# Went through a drive thru.



## 2Milk (Oct 29, 2014)

I've never ordered food through a drive-thru (until now). 

I was super anxious. I was afraid of stoping too far from the speaker and having to raise my voice. I was afriad of taking too long and holding up the line.
It seems really silly being afriad of the drive thru (specially since i work in fast food). Anyway, I made out alive. Im improving.


----------



## nekineko (Mar 4, 2017)

Awesome!  I have a lot of anxiety related to driving. I went through a drive-thru for the first time several years ago. I was starving, and I had to get food quickly - I think the drive-thru line must have been shorter than the inside line. I was really anxious, too. I was also worried about not pulling up to the right window... and stopping too far from the window and having to get out of the car to get the food/give them money or dropping stuff on the ground. 

I haven't gone through a drive-thru since then, though. So keep it up - and don't be like me!


----------



## The Library of Emma (Mar 3, 2016)

2Milk said:


> I've never ordered food through a drive-thru (until now).
> 
> I was super anxious. I was afraid of stoping too far from the speaker and having to raise my voice. I was afriad of taking too long and holding up the line.
> It seems really silly being afriad of the drive thru (specially since i work in fast food). Anyway, I made out alive. Im improving.


you should go through the one at work and make your coworkers serve you lol


----------



## millenniumman75 (Feb 4, 2005)

2Milk said:


> I've never ordered food through a drive-thru (until now).
> 
> I was super anxious. I was afraid of stoping too far from the speaker and having to raise my voice. I was afriad of taking too long and holding up the line.
> It seems really silly being afriad of the drive thru (specially since i work in fast food). Anyway, I made out alive. Im improving.

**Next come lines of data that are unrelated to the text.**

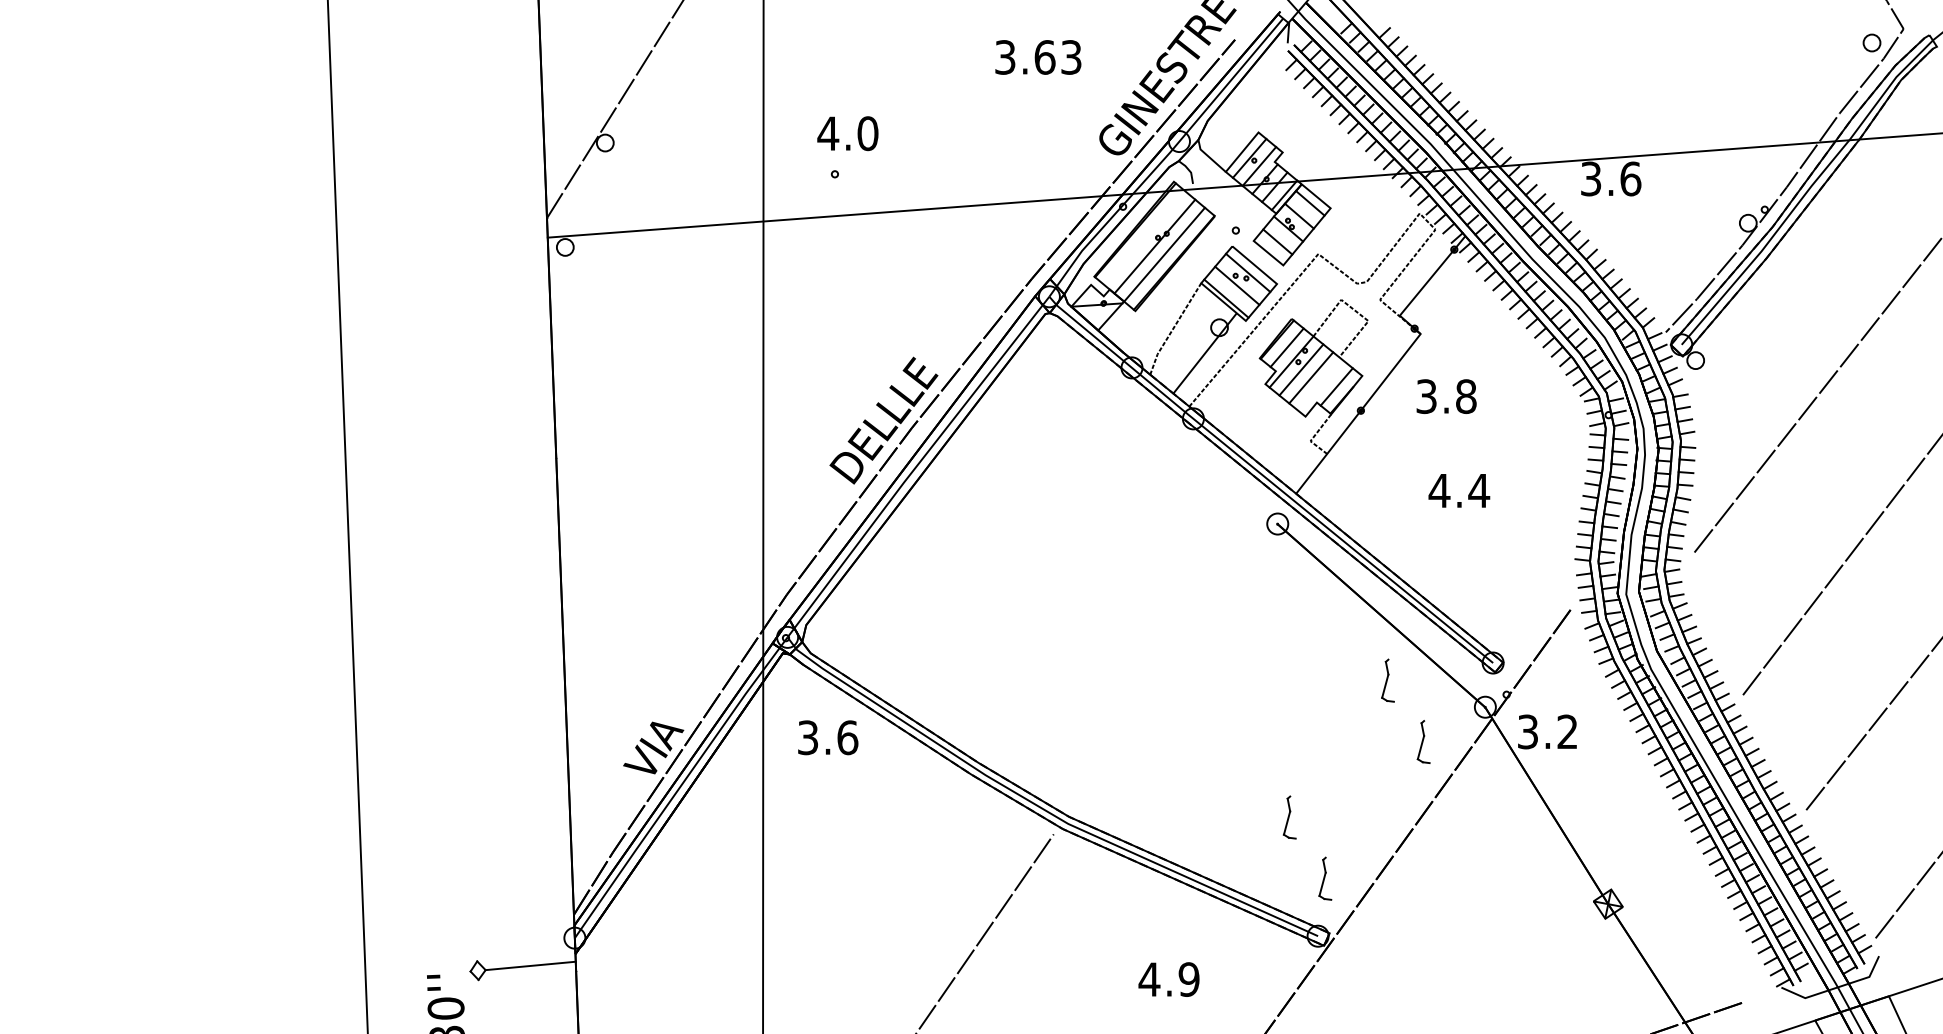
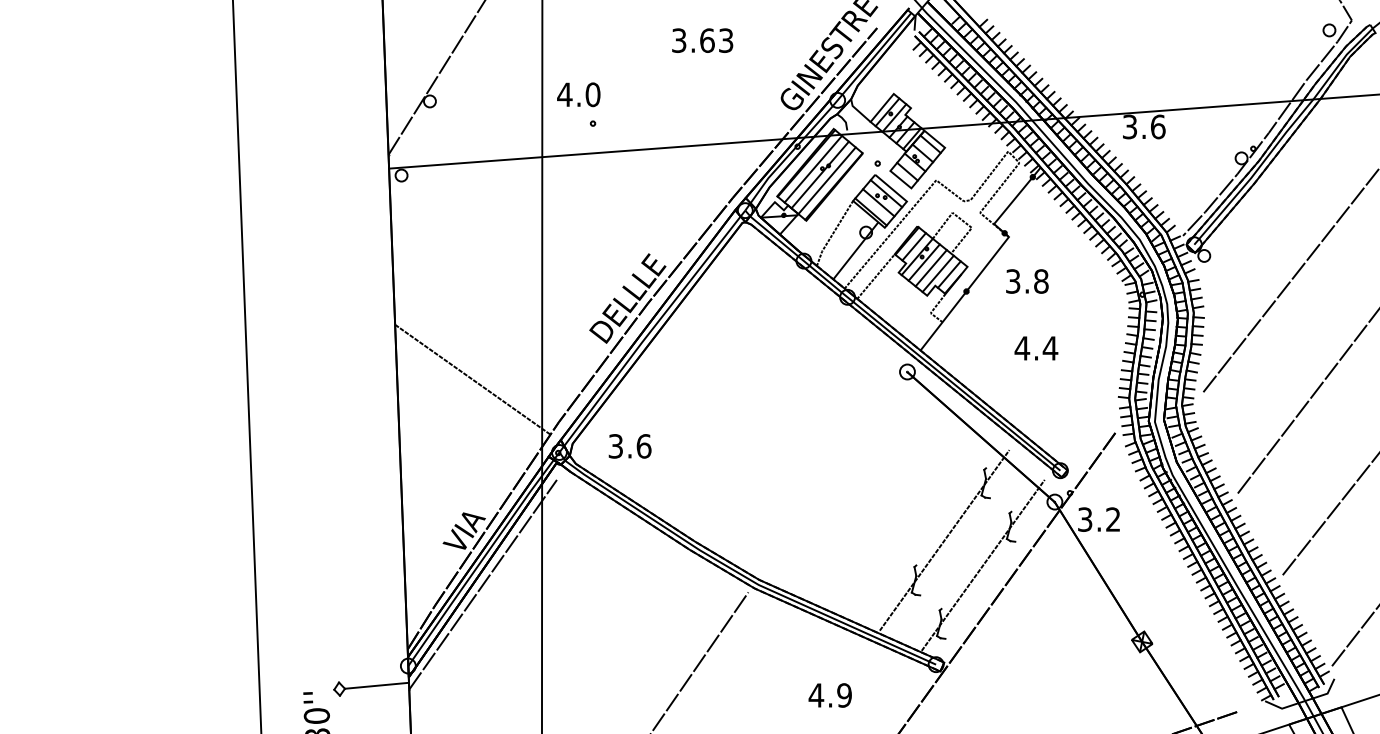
text: (1038, 57) -> (702, 40), moved
text: (847, 133) -> (578, 94), moved
line: (1144, 238) -> (812, 169), added
line: (1321, 385) -> (938, 273), added
line: (1233, 389) -> (876, 276), added
line: (665, 534) -> (472, 379), added
text: (828, 737) -> (630, 446), moved
line: (1329, 761) -> (944, 540), added
line: (1384, 796) -> (983, 565), added
line: (680, 823) -> (483, 584), added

It's usually the drive-thru order taker who gets cussed out.

I LOVED when I would get a customer who would try and cuss me out or give me a complicated order, only to have me recite it exactly as they ordered it! :banana

"Whaaaas holdin' up DRAHVE-THROOOOOO?!" :haha

Good job! :boogie :boogie :boogie


----------



## Entrensik (Apr 25, 2014)

I hope yor not trolling because ive seen some sarcastic posts in the past, but if your not good job 😆😆


----------



## Tuan Jie (Apr 6, 2017)

@2Milk yes!!!!


----------



## shyguy07 (Mar 22, 2015)

Drive thrus don't scare me other than those double lane ones, where there are two speakers, but then you have to merge into one lane for the window. I always worry I'll get in front of someone or let someone in front of me and then the people behind will get mad. I don't think it's happened but I rarely use those. Mostly because McDonald's is the only place with one and I don't like McDonald's food that much.


----------



## farfegnugen (Aug 16, 2010)

Good job! I have a weird paranoia that they're going to do something to my food, so I usually park and go inside and order it to go.


----------